Problem to work on> Go through the material and tally the lines containing the string "pixels". Give the total alone.

Data>
■ ■ ■ ■ ■ ■ ■
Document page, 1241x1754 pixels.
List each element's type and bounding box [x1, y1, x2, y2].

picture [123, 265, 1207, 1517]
■ ■ ■ ■ ■ ■ ■
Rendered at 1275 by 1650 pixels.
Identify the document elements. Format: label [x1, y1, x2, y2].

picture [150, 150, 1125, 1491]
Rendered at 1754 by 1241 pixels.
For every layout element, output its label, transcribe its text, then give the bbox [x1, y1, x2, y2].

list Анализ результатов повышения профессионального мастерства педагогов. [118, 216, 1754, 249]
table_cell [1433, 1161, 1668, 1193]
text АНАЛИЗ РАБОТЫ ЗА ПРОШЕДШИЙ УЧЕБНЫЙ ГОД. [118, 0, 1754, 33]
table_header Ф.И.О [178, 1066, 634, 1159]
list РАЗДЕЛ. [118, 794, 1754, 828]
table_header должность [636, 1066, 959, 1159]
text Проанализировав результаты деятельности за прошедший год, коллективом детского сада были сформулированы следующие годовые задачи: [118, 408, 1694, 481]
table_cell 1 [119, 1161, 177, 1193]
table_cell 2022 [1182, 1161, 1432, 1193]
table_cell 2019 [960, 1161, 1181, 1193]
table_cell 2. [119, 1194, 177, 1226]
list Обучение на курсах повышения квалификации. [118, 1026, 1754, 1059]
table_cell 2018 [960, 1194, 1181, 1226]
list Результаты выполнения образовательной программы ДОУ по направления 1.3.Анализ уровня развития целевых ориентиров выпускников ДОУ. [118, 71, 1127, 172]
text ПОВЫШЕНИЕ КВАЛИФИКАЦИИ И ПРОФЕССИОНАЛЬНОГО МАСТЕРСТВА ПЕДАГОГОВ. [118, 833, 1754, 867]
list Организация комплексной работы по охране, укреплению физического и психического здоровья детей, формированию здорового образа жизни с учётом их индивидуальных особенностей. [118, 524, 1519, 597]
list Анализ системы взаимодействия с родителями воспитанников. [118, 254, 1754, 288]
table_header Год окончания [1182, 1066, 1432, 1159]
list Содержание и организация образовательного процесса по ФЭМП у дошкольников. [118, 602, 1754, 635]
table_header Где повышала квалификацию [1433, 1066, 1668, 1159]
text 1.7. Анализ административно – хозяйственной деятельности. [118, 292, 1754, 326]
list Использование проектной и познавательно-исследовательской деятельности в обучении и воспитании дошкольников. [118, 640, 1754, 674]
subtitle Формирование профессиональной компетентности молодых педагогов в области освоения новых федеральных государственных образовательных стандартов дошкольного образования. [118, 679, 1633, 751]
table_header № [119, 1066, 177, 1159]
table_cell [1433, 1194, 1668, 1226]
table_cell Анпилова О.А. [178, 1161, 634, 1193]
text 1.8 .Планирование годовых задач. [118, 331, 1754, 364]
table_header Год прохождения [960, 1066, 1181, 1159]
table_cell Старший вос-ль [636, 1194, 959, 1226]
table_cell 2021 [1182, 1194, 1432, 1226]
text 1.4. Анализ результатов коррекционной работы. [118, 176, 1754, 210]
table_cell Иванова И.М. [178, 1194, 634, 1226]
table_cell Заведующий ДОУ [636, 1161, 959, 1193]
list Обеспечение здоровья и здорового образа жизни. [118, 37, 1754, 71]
■ ■ ■ ■ ■ ■ ■
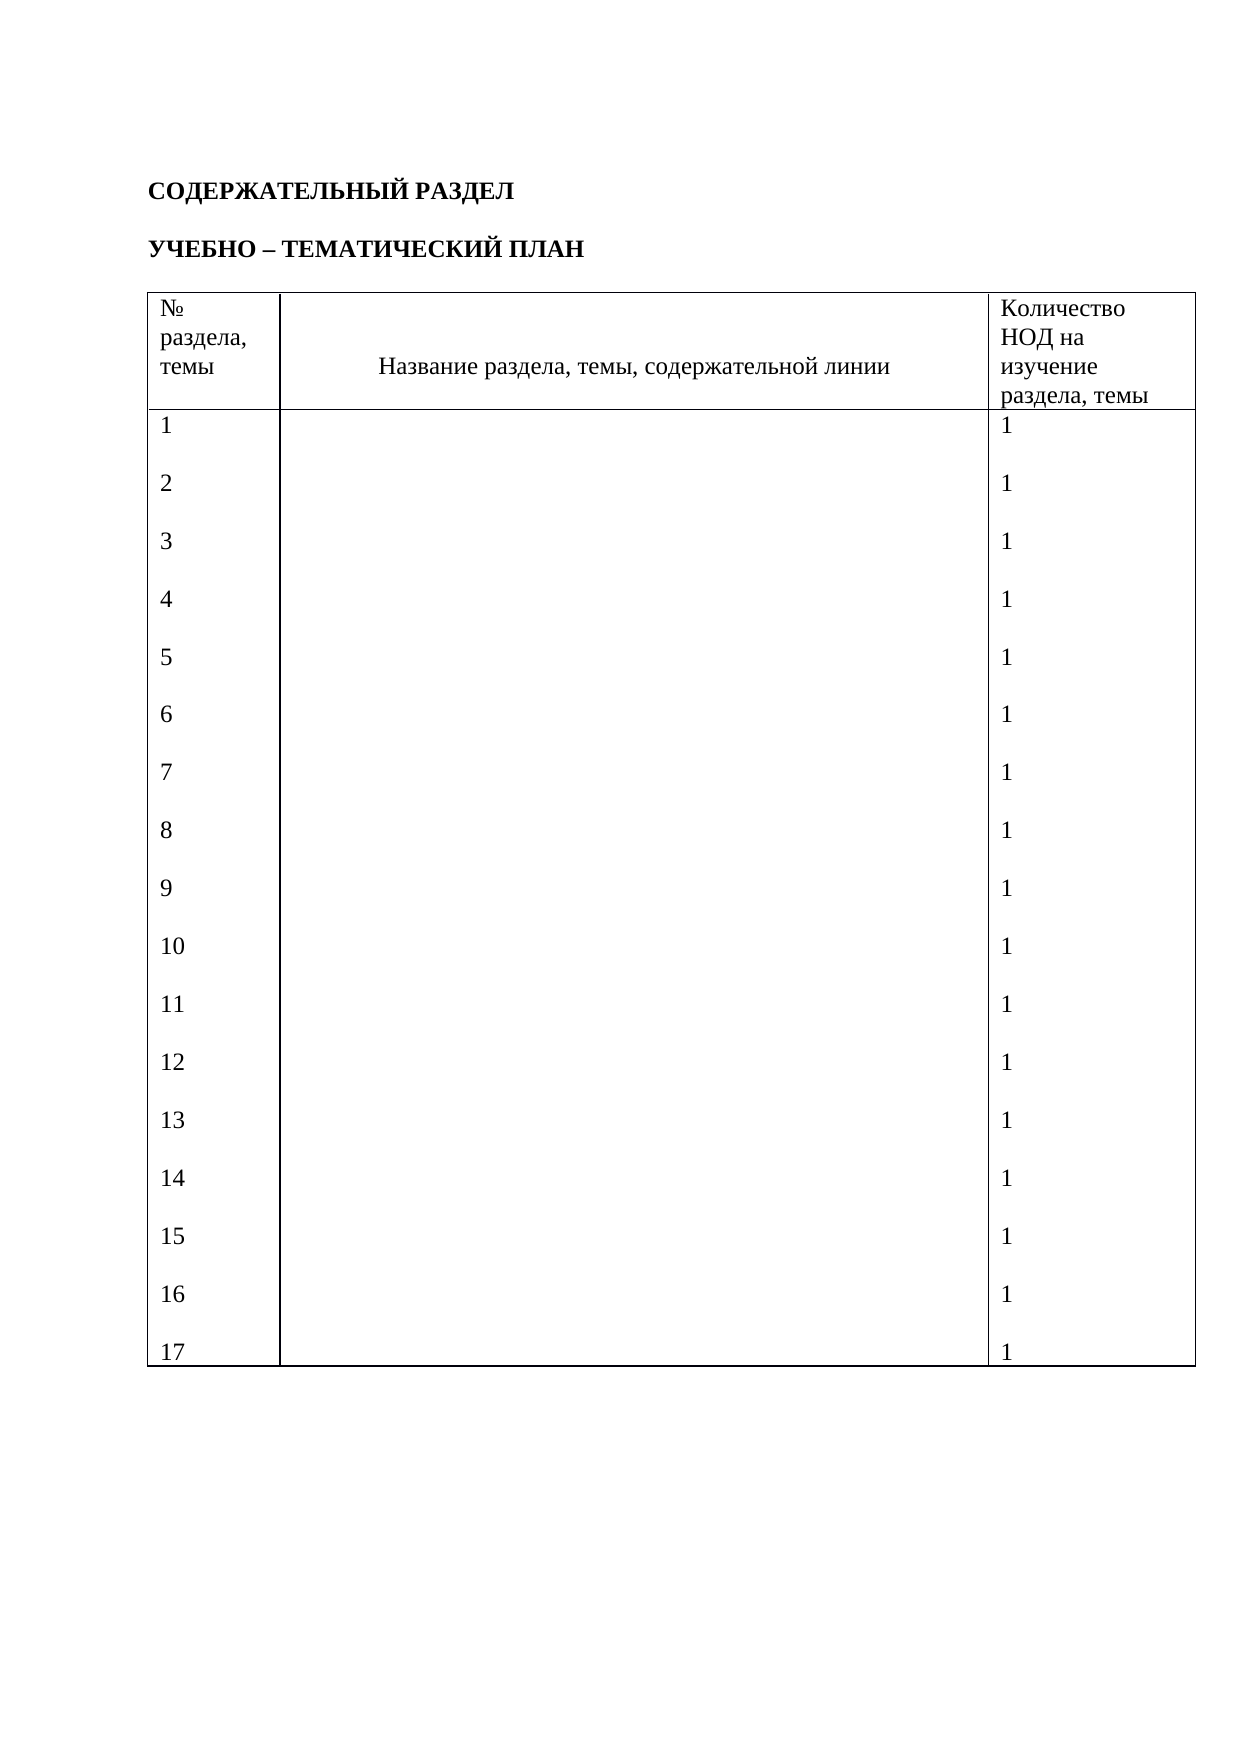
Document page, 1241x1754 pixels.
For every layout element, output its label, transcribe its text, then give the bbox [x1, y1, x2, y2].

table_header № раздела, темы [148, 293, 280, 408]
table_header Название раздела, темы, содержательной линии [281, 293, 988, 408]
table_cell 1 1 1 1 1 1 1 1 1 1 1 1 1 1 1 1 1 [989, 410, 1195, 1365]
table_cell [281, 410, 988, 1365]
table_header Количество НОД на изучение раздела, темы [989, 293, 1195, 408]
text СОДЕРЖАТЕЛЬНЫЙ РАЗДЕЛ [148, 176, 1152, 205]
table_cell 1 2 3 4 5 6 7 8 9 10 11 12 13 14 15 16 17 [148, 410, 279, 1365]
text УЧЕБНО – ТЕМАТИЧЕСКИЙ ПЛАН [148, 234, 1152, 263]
■ ■ ■ ■ ■ ■ ■
Expected answer> 4